▶ [Given text]:
<<<<
The Importance of Good Game-Day Management

View all blog posts under Articles | View all blog posts under Online Master of Athletic Administration

Athletic directors should be prepared to deal with anything on game day.

At most schools, athletic directors (ADs) are responsible for planning and managing athletic contests. Ensuring that every game day goes smoothly is no small feat and depends largely upon advance thought and preparation. Most longtime ADs have the process down to a science — and new ones can take advantage of their predecessors’ experience to learn and master this aspect of the job.

Would-be ADs can also get a jump on the process by learning some of the necessary skills through academic programs such as Ohio University’s Online Master of Athletic Administration. This program offers targeted education for game-day management, such as instruction on using software for contest booking and contracts. This type of specific information, along with general instruction in sports administration, helps to prepare candidates for a wide range of high school sports manager duties.
>>>>
▶ [Instructions]:
**1)** Translate this sentence from the article on game-day management into Spanish: "Athletic directors should be prepared to deal with anything on game day."
**2)** Decide whether each statement agrees with the article on game-day management. Answer yes or no, and quote the words of the article that settle it. (a) Ohio University's program teaches the use of software for contest booking and contracts. (b) At most schools, coaches are responsible for planning and managing athletic contests. (c) A smooth game day depends largely on advance thought and preparation.

▶ [Given data]:
<<<<
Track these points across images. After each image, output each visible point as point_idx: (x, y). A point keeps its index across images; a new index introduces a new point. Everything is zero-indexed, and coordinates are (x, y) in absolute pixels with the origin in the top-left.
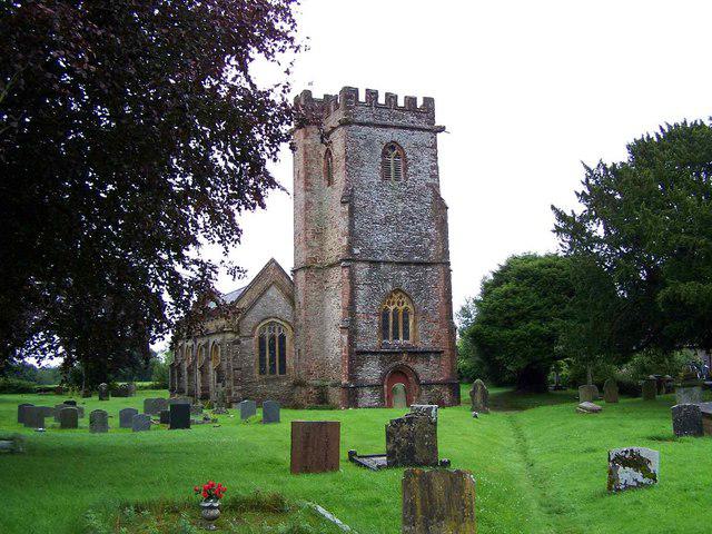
>>>>
▶ [Expected responses]:
**1)** Los directores deportivos deben estar preparados para afrontar cualquier imprevisto el día del partido.

**2)**
(a) Yes: "such as instruction on using software for contest booking and contracts"
(b) No: "At most schools, athletic directors (ADs) are responsible for planning and managing athletic contests."
(c) Yes: "depends largely upon advance thought and preparation"